Directive
Please convert the entries starting at the line that contains "Count the Hombre values in the range 0 to 1." and ending at the line that contains "To the nearest", both ends included, into a JSON list of strings with one string per line. Leave out blank lines.

Material shown
----------

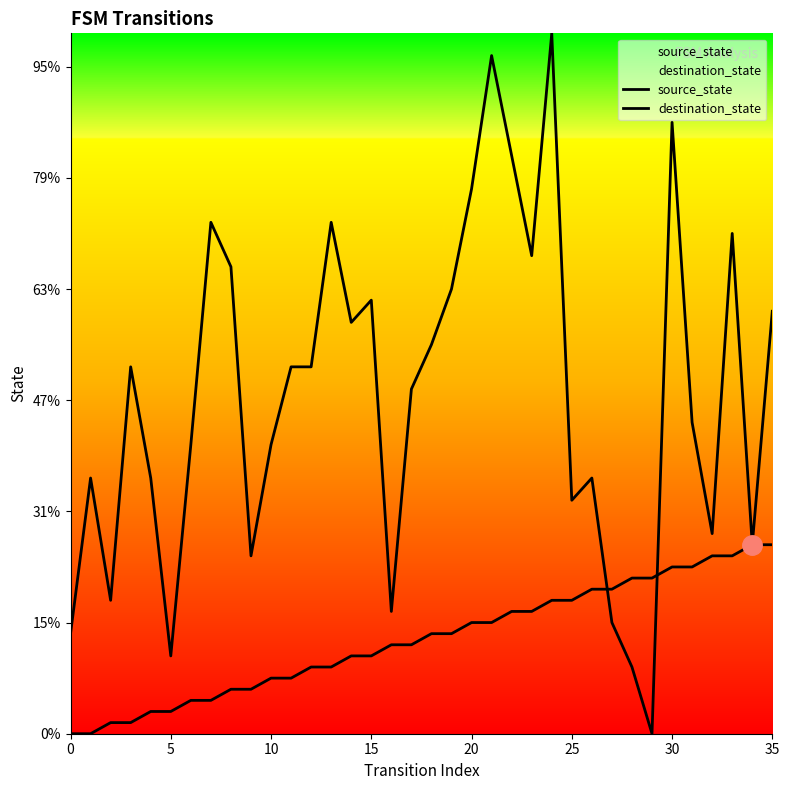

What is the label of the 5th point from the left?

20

----------

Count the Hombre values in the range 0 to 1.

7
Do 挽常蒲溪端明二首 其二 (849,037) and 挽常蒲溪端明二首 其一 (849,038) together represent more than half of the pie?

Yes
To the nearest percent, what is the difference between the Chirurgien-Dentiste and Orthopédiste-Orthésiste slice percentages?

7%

----------

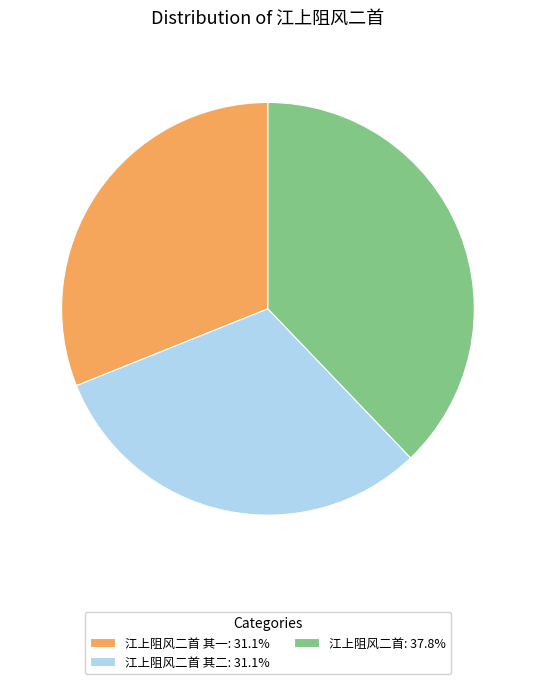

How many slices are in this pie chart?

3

----------

Task output
[
  "Count the Hombre values in the range 0 to 1.",
  "7",
  "Do 挽常蒲溪端明二首 其二 (849,037) and 挽常蒲溪端明二首 其一 (849,038) together represent more than half of the pie?",
  "Yes",
  "To the nearest percent, what is the difference between the Chirurgien-Dentiste and Orthopédiste-Orthésiste slice percentages?"
]